In this section all available classification metrics and related documentation is described. Common for all classifcation functions is that they use the method foo.factor or foo.cmatrix.

A primer on factors

Consider a classification problem with three classes: A, B, and C. The actual vector of factor values is defined as follows:

## set seed
set.seed(1903)

## actual
actual <- factor(
    x = sample(x = 1:3, size = 10, replace = TRUE),
    levels = c(1, 2, 3),
    labels = c("A", "B", "C")
)

## print values
print(actual)
#>  [1] B A B B A C B C C A
#> Levels: A B C

Here, the values 1, 2, and 3 are mapped to A, B, and C, respectively.
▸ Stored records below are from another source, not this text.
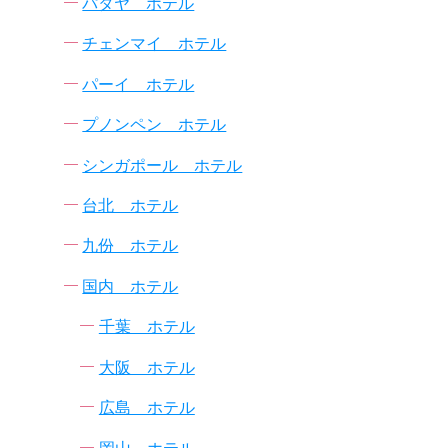
パタヤ ホテル
チェンマイ ホテル
パーイ ホテル
プノンペン ホテル
シンガポール ホテル
台北 ホテル
九份 ホテル
国内 ホテル
千葉 ホテル
大阪 ホテル
広島 ホテル
岡山 ホテル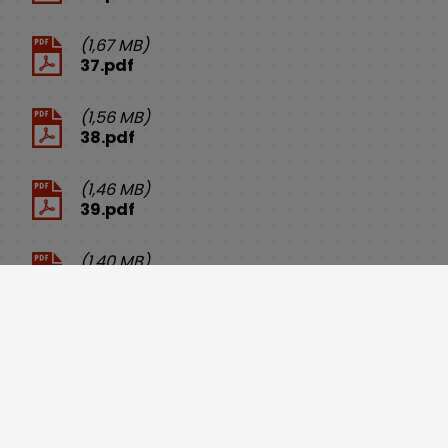
(1,67 MB)
37.pdf
(1,56 MB)
38.pdf
(1,46 MB)
39.pdf
(1,40 MB)
40.pdf
(1,58 MB)
41.pdf
(1,63 MB)
42.pdf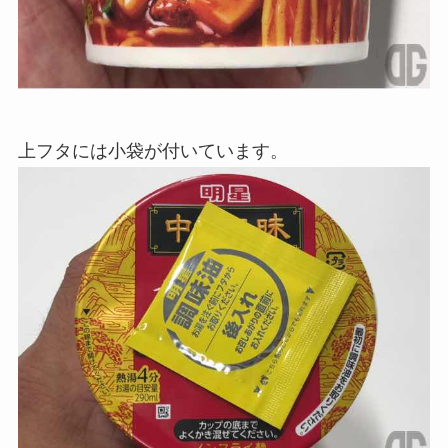
上フタには小袋が付いています。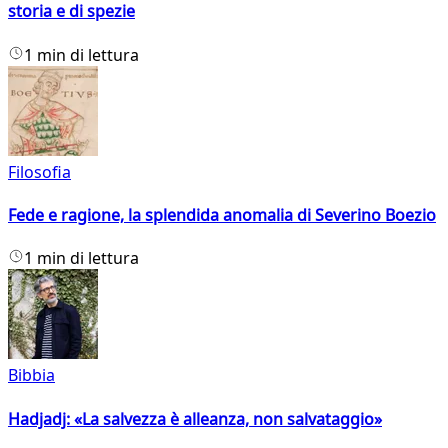
storia e di spezie
1 min di lettura
Filosofia
Fede e ragione, la splendida anomalia di Severino Boezio
1 min di lettura
Bibbia
Hadjadj: «La salvezza è alleanza, non salvataggio»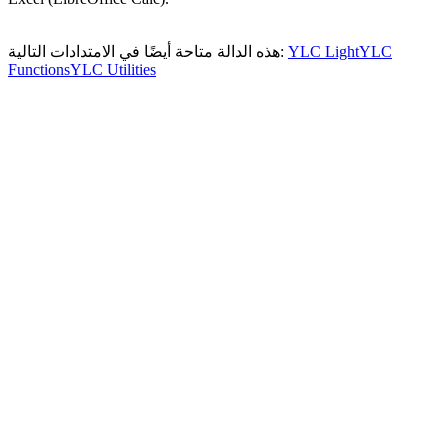
YLC
YLC Light
هذه الدالة متاحة أيضًا في الامتدادات التالية:
Functions
YLC Utilities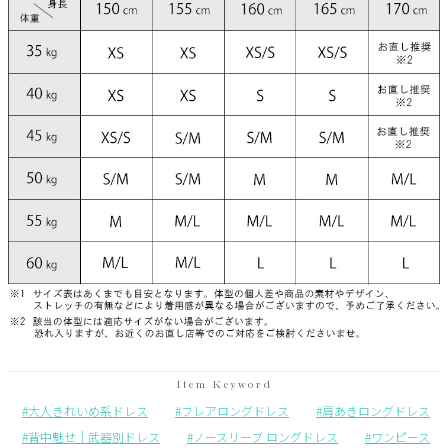
大人きれいめ系ドレス
フレアロングドレス
肩あきロングドレス
背中魅せ｜武器別ドレス
ノースリーブ ロングドレス
ワンピース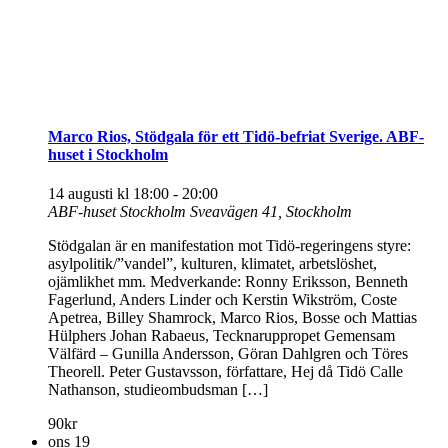
Marco Rios, Stödgala för ett Tidö-befriat Sverige. ABF-
huset i Stockholm
14 augusti kl 18:00
-
20:00
ABF-huset Stockholm
Sveavägen 41, Stockholm
Stödgalan är en manifestation mot Tidö-regeringens styre:
asylpolitik/”vandel”, kulturen, klimatet, arbetslöshet,
ojämlikhet mm. Medverkande: Ronny Eriksson, Benneth
Fagerlund, Anders Linder och Kerstin Wikström, Coste
Apetrea, Billey Shamrock, Marco Rios, Bosse och Mattias
Hülphers Johan Rabaeus, Tecknaruppropet Gemensam
Välfärd – Gunilla Andersson, Göran Dahlgren och Töres
Theorell. Peter Gustavsson, författare, Hej då Tidö Calle
Nathanson, studieombudsman […]
90kr
ons
19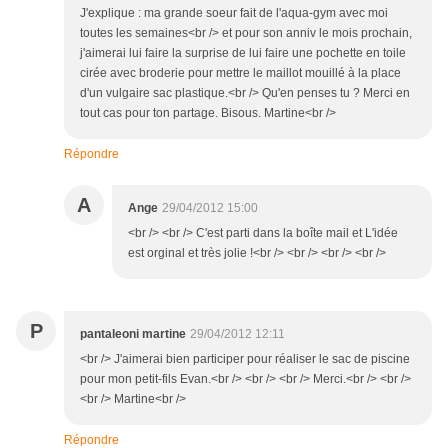
J'explique : ma grande soeur fait de l'aqua-gym avec moi
toutes les semaines<br /> et pour son anniv le mois prochain,
j'aimerai lui faire la surprise de lui faire une pochette en toile
cirée avec broderie pour mettre le maillot mouillé à la place
d'un vulgaire sac plastique.<br /> Qu'en penses tu ? Merci en
tout cas pour ton partage. Bisous. Martine<br />
Répondre
A
Ange
29/04/2012 15:00
<br /> <br /> C'est parti dans la boîte mail et L'idée
est orginal et très jolie !<br /> <br /> <br /> <br />
P
pantaleoni martine
29/04/2012 12:11
<br /> J'aimerai bien participer pour réaliser le sac de piscine
pour mon petit-fils Evan.<br /> <br /> <br /> Merci.<br /> <br />
<br /> Martine<br />
Répondre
Now, suppose your model does not predict any B’s. The predicted vector of factor values would be defined as follows:

## set seed
set.seed(1903)

## predicted
predicted <- factor(
    x = sample(x = c(1, 3), size = 10, replace = TRUE),
    levels = c(1, 2, 3),
    labels = c("A", "B", "C")
)

## print values
print(predicted)
#>  [1] C A C C C C C C A C
#> Levels: A B C

In both cases, \(k = 3\), determined indirectly by the levels argument.

Examples

In this section a brief introduction to the two methods are given.

factor method

## factor method
SLmetrics::accuracy(
  actual,
  predicted
)
#> [1] 0.3

cmatrix method

## 1) generate confusion
## matrix (cmatrix class)
confusion_matrix <- SLmetrics::cmatrix(
  actual,
  predicted
)

## 2) check class
class(confusion_matrix)
#> [1] "cmatrix"
## 3) summarise
summary(confusion_matrix)
#> Confusion Matrix (3 x 3) 
#> ================================================================================
#>   A B C
#> A 1 0 2
#> B 0 0 4
#> C 1 0 2
#> ================================================================================
#> Overall Statistics (micro average)
#>  - Accuracy:          0.30
#>  - Balanced Accuracy: 0.33
#>  - Sensitivity:       0.30
#>  - Specificity:       0.65
#>  - Precision:         0.30

The confusion_matrix can be passed into accuracy() as follows:

SLmetrics::accuracy(
  confusion_matrix
)
#> [1] 0.3

Using the cmatrix-method is more efficient if more than one classification metric is going to be calculated, as the metrics are calculated directly from the cmatrix-object, instead of looping though all the values in actual and predicted values for each metrics. See below:

cat(
  sep = "\n",
  paste("Accuracy:", SLmetrics::accuracy(
  confusion_matrix)),
  paste("Balanced Accuracy:", SLmetrics::baccuracy(
  confusion_matrix))
)
#> Accuracy: 0.3
#> Balanced Accuracy: 0.333333333333333